Dil le atizó un puñetazo en el brazo.
—Para ya —dijo—. Y ven conmigo.
—Oh, maese Dil, ¿qué vamos a hacer?
Dil contempló la ciudad dormida que se extendía a su alrededor.
No tenía ni la más mínima idea.
—Iremos al palacio —dijo con voz firme y decidida—. Lo más probable es que todo esto sea un truco de la… de la… de la oscuridad. Y de todas formas no tardará en salir el sol.
Dil echó a caminar pensando lo mucho que le habría gustado poder estar dentro del pellejo de Gern. Ah, si estuviera en su lugar le enseñaría lo que era el auténtico terror balbuceante y tembloroso… El aprendiz de embalsamador le siguió moviéndose con una mezcla de trote y deslizamiento asustado.
—¡Veo sombras entre las estrellas, maese Gern!

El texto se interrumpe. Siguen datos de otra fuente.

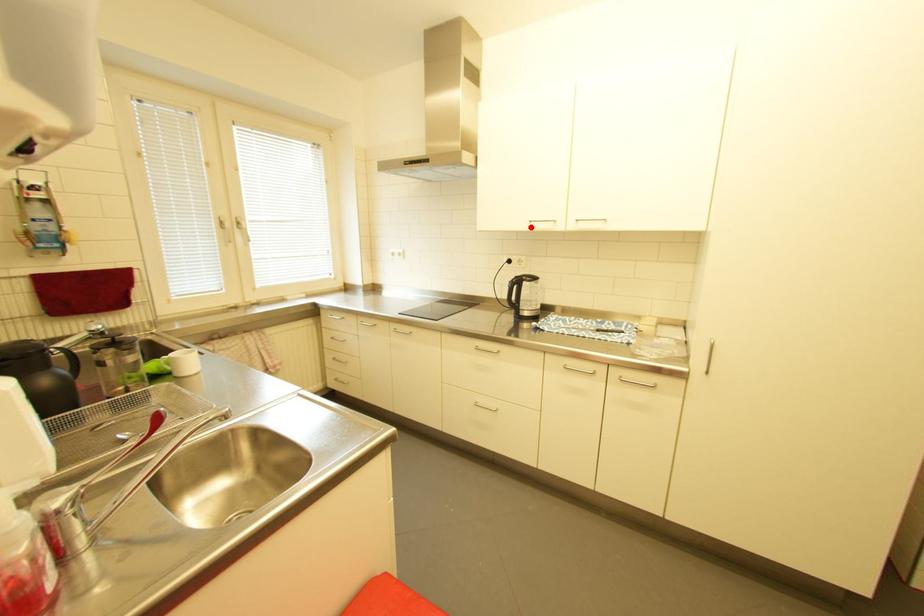
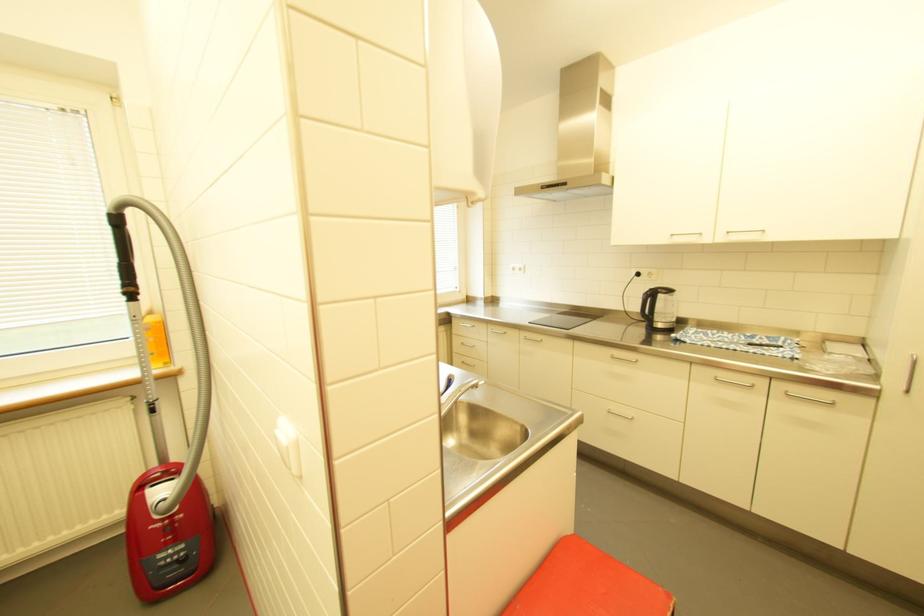
In the second image, find the point that corresponds to the highlighted location in the first image.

Maese Gern, ¿podéis verlas? ¡Hay sombras en el borde del mundo, maese Gern!
—No son más que neblinas, chico —dijo Dil.
Estaba concentrando todas sus energías mentales en la tarea de mirar hacia adelante y mantener la postura digna y segura de sí misma que se espera del Guardián de la Puerta Izquierda de la Logia Natrónica y de un artesano cuyo manejo de la aguja ha sido premiado con varias medallas.
—Ahí —dijo—. ¡Mira, Gern, está saliendo el sol! Los dos se quedaron quietos y volvieron la cabeza en esa dirección. Y un instante después Gern empezó a emitir unos gimoteos casi inaudibles.
Una gran bola llameante estaba subiendo lentamente por el cielo. Y la bola era empujada por un escarabajo pelotero tan grande como unos cuantos mundos de buen tamaño.
LIBRO TERCERO
EL LIBRO DEL HIJO NUEVO
El sol asomó por el horizonte. No estaban en el Viejo Reino, por lo que este sol era una mera bola de gases llameantes. La noche púrpura del desierto se fue evaporando bajo su implacable calor de soplete. Los lagartos se apresuraron a esconderse en las grietas de las rocas. Maldito Bastardo se acomodó en la pequeña sombra proyectada por lo que quedaba del matojo de sifacias, observó el panorama con expresión altiva y empezó a masticar un poco de bolo alimenticio mientras calculaba raíces cuadradas en base siete.
Teppic y Ptraci acabaron encontrando un poco de sombra debajo de un saliente de piedra caliza y se sentaron debajo de él para contemplar con expresión lúgubre las olas de calor que rebotaban en los peñascos.
—No lo entiendo —dijo Ptraci—. ¿Estás seguro de que has mirado en todas partes?
—¡Es un país! ¡No puede caerse por un agujero en el suelo y desaparecer, maldita sea!
—Bueno, ¿pues dónde está entonces? —replicó Ptraci sin perder la calma.